Всю ночь идем, не отдыхая. Птицы вспархивают у нас из-под ног, и нам самим хочется быть птицами. Хочется поднять в воздух свои тела, свои раны, свои еще не пробитые пулями головы, взлететь над заревами пожарищ по горизонту, над вражьими заслонами и вырваться из этой тяжкой пустыни, что зовется окружением, из этой огромной пустоты, которую мы не в силах заполнить.
Нас мало. Нас горстка. Мы — только одна из тех многочисленных групп, которые пробиваются сейчас через степи на восток после того, как нас разбили, после того, как и штаб нашей армии во главе с генералом Смирновым пал в бою под Черниговкой. Мы вели бои до полного истощения сил, и мы не виноваты, что так случилось.
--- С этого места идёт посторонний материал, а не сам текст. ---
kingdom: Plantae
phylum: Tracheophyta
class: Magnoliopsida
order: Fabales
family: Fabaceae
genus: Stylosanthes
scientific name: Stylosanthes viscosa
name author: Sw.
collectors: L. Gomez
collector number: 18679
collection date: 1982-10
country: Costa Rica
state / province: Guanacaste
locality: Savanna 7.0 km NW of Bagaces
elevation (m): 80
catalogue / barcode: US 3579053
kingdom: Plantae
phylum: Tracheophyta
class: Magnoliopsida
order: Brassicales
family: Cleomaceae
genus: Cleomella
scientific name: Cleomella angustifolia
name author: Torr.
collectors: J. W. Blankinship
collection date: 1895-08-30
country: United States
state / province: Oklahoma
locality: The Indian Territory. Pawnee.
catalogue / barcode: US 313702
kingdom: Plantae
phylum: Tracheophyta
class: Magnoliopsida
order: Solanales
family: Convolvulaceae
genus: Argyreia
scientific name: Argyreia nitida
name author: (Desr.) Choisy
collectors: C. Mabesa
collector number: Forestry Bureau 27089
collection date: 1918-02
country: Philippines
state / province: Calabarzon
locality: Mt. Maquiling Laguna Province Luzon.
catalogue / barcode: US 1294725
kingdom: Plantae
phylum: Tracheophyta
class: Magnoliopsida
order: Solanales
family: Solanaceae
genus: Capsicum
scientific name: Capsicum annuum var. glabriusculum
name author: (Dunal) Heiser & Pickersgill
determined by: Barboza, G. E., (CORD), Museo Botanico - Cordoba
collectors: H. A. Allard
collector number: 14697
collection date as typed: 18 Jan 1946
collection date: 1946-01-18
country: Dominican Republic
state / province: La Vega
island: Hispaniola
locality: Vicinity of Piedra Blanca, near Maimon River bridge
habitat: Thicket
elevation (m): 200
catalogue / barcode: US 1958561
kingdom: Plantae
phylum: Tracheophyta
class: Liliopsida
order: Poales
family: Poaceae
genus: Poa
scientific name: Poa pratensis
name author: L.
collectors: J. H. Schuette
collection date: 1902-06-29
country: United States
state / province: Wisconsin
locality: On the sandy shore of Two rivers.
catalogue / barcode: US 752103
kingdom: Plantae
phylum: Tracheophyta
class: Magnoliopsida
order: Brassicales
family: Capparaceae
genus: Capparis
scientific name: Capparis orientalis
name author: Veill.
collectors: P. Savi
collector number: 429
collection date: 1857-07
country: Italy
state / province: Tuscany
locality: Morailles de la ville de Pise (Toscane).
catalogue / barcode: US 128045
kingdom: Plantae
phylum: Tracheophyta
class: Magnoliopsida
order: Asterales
И теперь этот изнурительный поход.
Бредем по степям, всюду натыкаемся на следы Днепрогэса, точно на останки погибшей цивилизации. Мачты. Пустота вокруг, и в ней — стройные днепрогэсовские мачты. Словно девчата с коромыслами на плечах, пошли, зашагали на восток степью — через балки, через холмы и пригорки, — чуть заметные, исчезают в дали степной… Оборванные их провода грузно свисают на землю, теряются в полынях. Иногда мы останавливаемся возле такой мачты, и она высоко поднимается над нами, как монумент иной жизни, как напоминание о жизни электрической, трудовой, когда пчелиный гул электромоторов все лето слышен был на колхозных гумнах и «лампочки Ильича» светились в домах степняков. Теперь, отрубленные от Днепрогэса, от востока, мачты одиноко высятся в степях, безотрадно никнут растрепанными косами проводов. Токи, силой своей равные молниям, проносились над степью по этим проводам, а сейчас нет в них ни искры, и свисают они над полынным этим царством бессильно, как жилы, из которых выпущена кровь. Сколько же стоять этим мачтам вот так? Сколько гудеть в неволе на ветрах степных? Покроетесь ржавчиной, и полынь, может, вырастет выше вас, пока мы вернемся сюда.